- [Assignment]:
Please restate the data word for word.

**** Data to use

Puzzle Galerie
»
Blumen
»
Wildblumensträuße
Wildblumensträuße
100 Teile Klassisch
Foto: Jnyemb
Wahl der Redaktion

********

- [Response area]:
Puzzle Galerie
»
Blumen
»
Wildblumensträuße
Wildblumensträuße
100 Teile Klassisch
Foto: Jnyemb
Wahl der Redaktion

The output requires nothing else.